Not only do we have to manage a far greater number of security devices but the number of configuration changes is vastly greater. In the past, we typically let all Internet traffic out (or at least the most commonly used ports) and only let Internet traffic in to our public devices. Changes to the firewall rules were rare. With inter-office security, every time a new server or new service comes on line, we need to make changes. Every time a new office comes on line, we need to make changes. Every time there is a merger or acquisition, we need to make major changes. Suddenly, we are not putting through a few changes per quarter but perhaps several per day - on 200 devices! We have got to find a way to make managing and distributing all those changes easier.
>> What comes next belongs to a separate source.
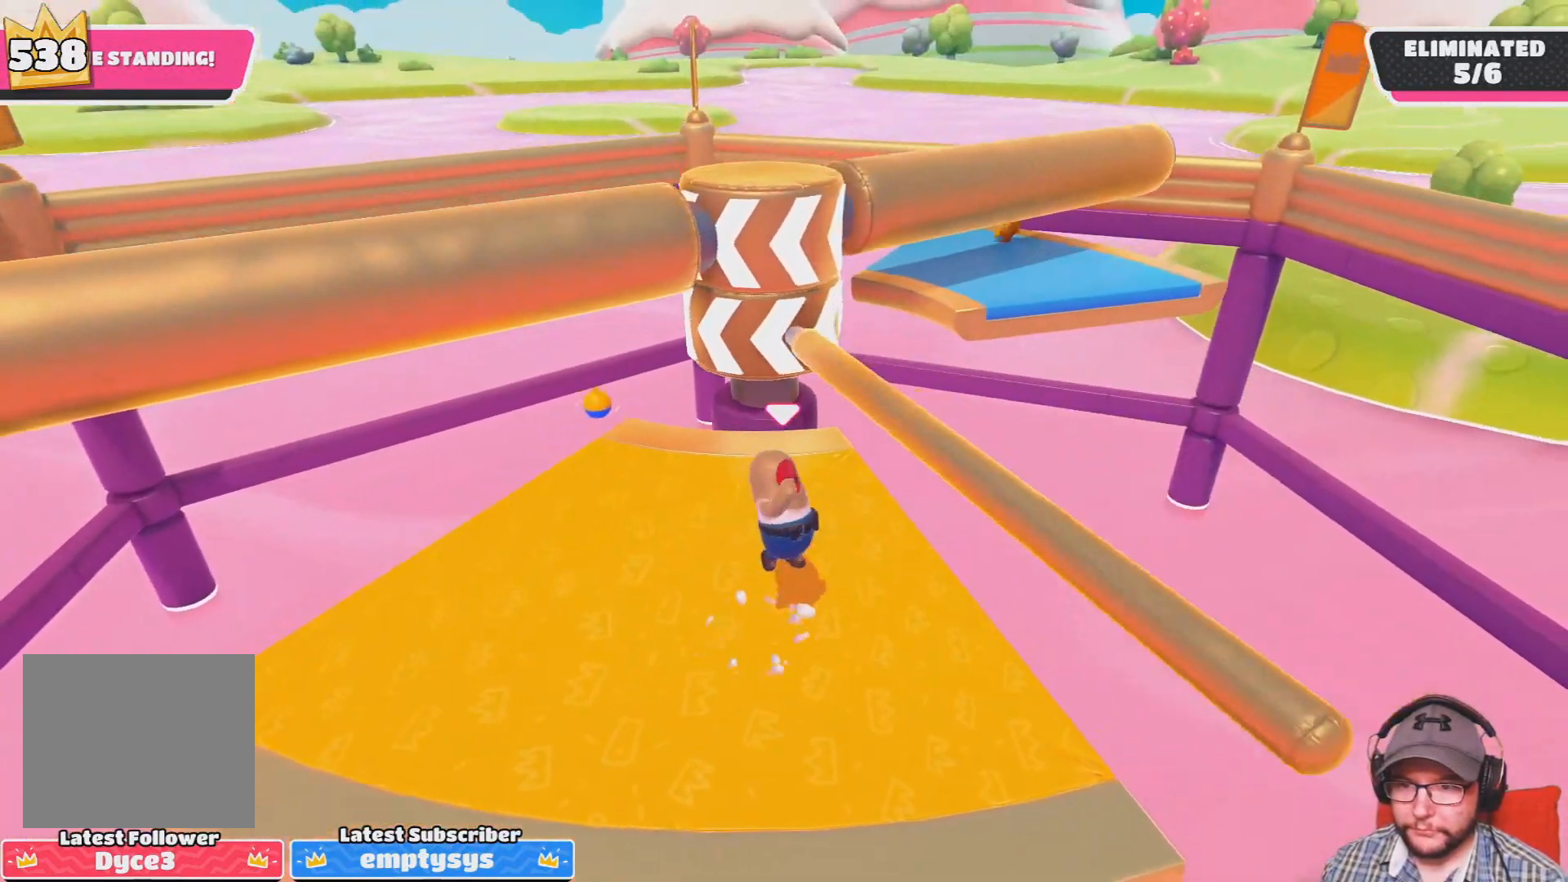
{"buttons": [], "left_stick": "left", "right_stick": "center", "events": [[67, "left_stick", "left"], [101, "CROSS", "up"]]}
The situation is further compounded when we add external partners, e-commerce and service providers. In a multi-client environment, any security breach from one client to another is intolerable. Managing that kind of complex security can be a nightmare fraught with the opportunity for human error unless we integrate the management of the disparate components that make up that security and automate the security rule creation process by abstracting the minute rule creation into abstract, high-level policies that automatically translate themselves into the minute rules and distribute themselves to the enforcement points.
We also need to do something about SA creation and topology changes. VPN WANs give us the ability to implement fully meshed networks without the per circuit charges of traditional WAN technologies. This is perfect as work flow changes from central and hierarchical to distributed and flattened. Best-of-breed applications may now be housed outside of "headquarters". Peer-to-peer applications from instant messaging to VOIP to desktop video-conferencing are completely disruptive to the traditional hub-and-spoke WAN. But the hidden cost of managing SA creation for a meshed VPN is astounding. The example 200 office network we have been using requires 19,900 SA's to fully mesh! Manually creating that is sheer torment and subject to much human error. The SPM automatically creates and distributes the SAs needed to fully mesh the VPN WAN.
The SPM also coordinates all topology changes and automatically distributes these topology changes to all PEPs. This is certainly helpful when one adds a network to an existing office - all PEPs automatically know about the new network rather than having to manually change the VPN routes on 200 devices. It becomes indispensable during the migration from a traditional leased-line WAN to a VPN WAN or when combining large numbers of networks as in a merger or acquisition.
We have used the number of 200 offices for illustrative purposes. The SPM is designed to be highly scalable in both directions. It can handle thousands of gateways but is also useful for installations of only a few offices.